---------- THE RECORDS
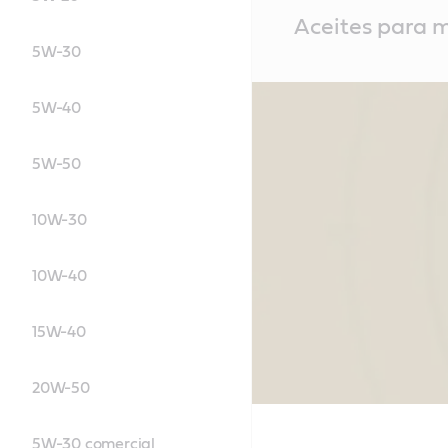
Main
Aceites para 
Content
5W-30
5W-40
5W-50
10W-30
10W-40
15W-40
20W-50
5W-30 comercial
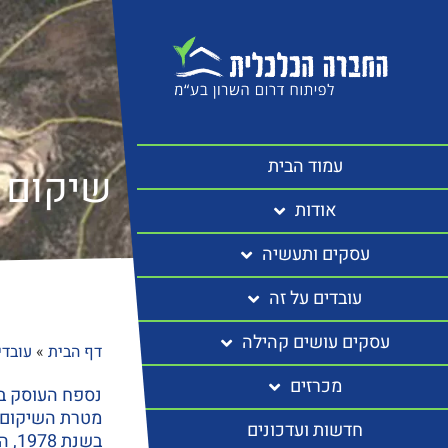
עמוד הבית
שיקום 
אודות
עסקים ותעשיה
עובדים על זה
עסקים עושים קהילה
דף הבית
»
עובדי
מכרזים
נספח העוסק בשיקום מחצב
מטרת השיקום 
חדשות ועדכונים
בשנ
--------------------
Arrange every line of text from all of the records above as a Markdown table with the columns "Number" and "Text," one row per line in order. Omit blank lines and leave out the pictures.

| Number | Text |
|---|---|
| 1 | Main |
| 2 | Aceites para  |
| 3 | Content |
| 4 | 5W-30 |
| 5 | 5W-40 |
| 6 | 5W-50 |
| 7 | 10W-30 |
| 8 | 10W-40 |
| 9 | 15W-40 |
| 10 | 20W-50 |
| 11 | 5W-30 comercial |
| 12 | עמוד הבית |
| 13 | שיקום  |
| 14 | אודות |
| 15 | עסקים ותעשיה |
| 16 | עובדים על זה |
| 17 | עסקים עושים קהילה |
| 18 | דף הבית |
| 19 | » |
| 20 | עובדי |
| 21 | מכרזים |
| 22 | נספח העוסק בשיקום מחצב |
| 23 | מטרת השיקום  |
| 24 | חדשות ועדכונים |
| 25 | בשנ |